Flying Man: Hugo Junkers and the Dream of Aviation by Richard Byers. Texas A&M University Press, 2016, 264 pp.
Richard Byers successfully categorizes Hugo Junkers a German engineer and aircraft designer, into the role he played in the development of aviation versus that of assisting the Third Reich. The latter was a more common portrayal resulting from the vast numbers of Junkers-titled aircraft the Luftwaffe used during World War II. The Australian-born European history professor illuminates the constraints levied on Junkers due to the large cost of advancing aviation technology combined with a tepid demand for a maturing commercial aviation concept. At the time, an airplane ticket cost four times more than a train ticket, with the latter being a more reliable and comfortable option (p. 73). Further, Junkers’s intransigent personality negatively affected his business decisions.
Byers explains how the Junker’s model, led by its creator, fared in evolving a nascent aviation capacity during unstable economic times. The model prioritized research and development using patent revenue as a primary source of income. Doing so enabled small batch production and a reduced dependence on sales for organizational survival (p. 4). The model did not generate the private income needed, forcing Junkers to pursue government funding and subsequently become beholden to government priorities. Unfortunately, he felt the government trended in the wrong direction, placing him in the delicate position of maximizing government funds while pursuing his own agenda. Surprisingly, despite his obstinate nature and retention of reckless subordinates in pivotal positions, Junkers succeeded at this undertaking until the German government lost patience and pressured him into renouncing all claims to his aviation patents. He died shortly after that in 1935 at the age of 75.
Flying Man is a worthy read, but Byers occasionally offers conclusions beyond his research. For example, he concludes that Junkers’s tale demonstrates the erosion of individual power and initiative within the aviation community as technology matured and became a viable instrument for the state (p. 5). Perhaps, but it was Junkers who ran out of funds—forcing his collaboration with the German government to remain solvent. He also proposes that Junkers built the flower bed from which Soviet aviation blossomed (p. 64). Maybe. Byers provides enough evidence to make that assertion plausible, but not proven. Still, Byers succeeds in authoring a scholarly work that examines Junkers’s life for non-German audiences and showcases his considerable contribution to German aviation development—which clearly did not include equipping the Third Reich with Junkers’s aircraft.

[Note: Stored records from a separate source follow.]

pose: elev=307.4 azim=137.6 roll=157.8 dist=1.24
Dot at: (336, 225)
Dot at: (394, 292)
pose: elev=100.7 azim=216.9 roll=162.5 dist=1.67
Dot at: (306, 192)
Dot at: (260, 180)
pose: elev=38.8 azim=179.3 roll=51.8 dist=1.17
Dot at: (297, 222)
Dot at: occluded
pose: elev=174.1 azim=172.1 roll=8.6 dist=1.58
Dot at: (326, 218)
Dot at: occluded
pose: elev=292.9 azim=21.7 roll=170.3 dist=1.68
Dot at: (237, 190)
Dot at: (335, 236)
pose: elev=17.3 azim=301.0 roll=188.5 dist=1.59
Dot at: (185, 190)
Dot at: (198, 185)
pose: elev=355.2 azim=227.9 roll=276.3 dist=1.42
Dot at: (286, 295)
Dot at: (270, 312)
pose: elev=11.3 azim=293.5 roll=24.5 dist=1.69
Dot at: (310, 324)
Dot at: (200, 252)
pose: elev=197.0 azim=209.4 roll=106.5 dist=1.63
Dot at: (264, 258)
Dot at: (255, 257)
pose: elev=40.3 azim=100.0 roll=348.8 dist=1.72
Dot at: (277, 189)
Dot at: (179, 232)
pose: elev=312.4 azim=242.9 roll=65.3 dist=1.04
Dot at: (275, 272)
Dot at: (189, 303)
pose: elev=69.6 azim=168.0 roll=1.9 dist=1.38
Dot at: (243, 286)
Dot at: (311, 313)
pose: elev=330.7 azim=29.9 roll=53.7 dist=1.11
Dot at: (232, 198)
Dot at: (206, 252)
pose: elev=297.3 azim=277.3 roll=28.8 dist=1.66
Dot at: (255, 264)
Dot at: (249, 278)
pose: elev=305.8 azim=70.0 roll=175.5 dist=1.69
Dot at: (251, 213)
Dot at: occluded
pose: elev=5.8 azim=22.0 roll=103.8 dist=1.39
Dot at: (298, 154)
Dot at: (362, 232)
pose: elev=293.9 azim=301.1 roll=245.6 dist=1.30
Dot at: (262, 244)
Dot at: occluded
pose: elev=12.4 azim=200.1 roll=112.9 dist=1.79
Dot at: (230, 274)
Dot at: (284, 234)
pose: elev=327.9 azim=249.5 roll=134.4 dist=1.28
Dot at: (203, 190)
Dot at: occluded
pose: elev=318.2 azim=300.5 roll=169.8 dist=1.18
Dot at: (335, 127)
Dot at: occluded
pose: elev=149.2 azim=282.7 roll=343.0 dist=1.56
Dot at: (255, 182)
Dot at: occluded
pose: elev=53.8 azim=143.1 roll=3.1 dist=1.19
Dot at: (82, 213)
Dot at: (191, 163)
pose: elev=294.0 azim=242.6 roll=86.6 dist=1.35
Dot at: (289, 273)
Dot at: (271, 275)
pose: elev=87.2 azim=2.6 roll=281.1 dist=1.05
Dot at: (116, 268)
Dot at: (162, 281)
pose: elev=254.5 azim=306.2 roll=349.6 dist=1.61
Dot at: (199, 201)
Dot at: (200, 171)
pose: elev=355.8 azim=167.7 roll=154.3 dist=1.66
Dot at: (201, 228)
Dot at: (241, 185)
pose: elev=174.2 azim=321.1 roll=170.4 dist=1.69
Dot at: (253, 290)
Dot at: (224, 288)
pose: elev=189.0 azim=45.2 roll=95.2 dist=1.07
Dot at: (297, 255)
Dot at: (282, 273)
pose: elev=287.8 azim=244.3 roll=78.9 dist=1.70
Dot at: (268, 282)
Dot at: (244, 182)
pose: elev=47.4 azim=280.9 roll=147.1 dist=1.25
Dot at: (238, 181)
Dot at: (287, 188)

The prospective reader should be aware of two points. First, the work is advertised as a scholarly biography covering the entirety of Junkers’s life—and it does. But Byers spans Junkers’s first 50 years in a mere six pages, with the rest of the volume covering his final 25 years. Second, a “concern” as it relates to Europe, and especially Germany, is a business structure whereby a number of separate plants are subservient to a parent company from an economic—not action-execution—standpoint. Byers uses this denotation for concern often, expecting the reader to seamlessly follow.
This book will suit the aviation enthusiast as it gardens well an area previously only lightly tended. As well, any acquisitions professional, whether a builder or buyer, will have empathy—both favorable and unfavorable—for Junkers and the obstacles through which he maneuvered. Lastly, the balance and tension between private industry innovation and government marshaling of private industry inventions will resonate. Hugo Junkers endured that precarious relationship, helped pave a definitive path for German aviation, and did it while remaining beholden—albeit precariously—to the Junkers model.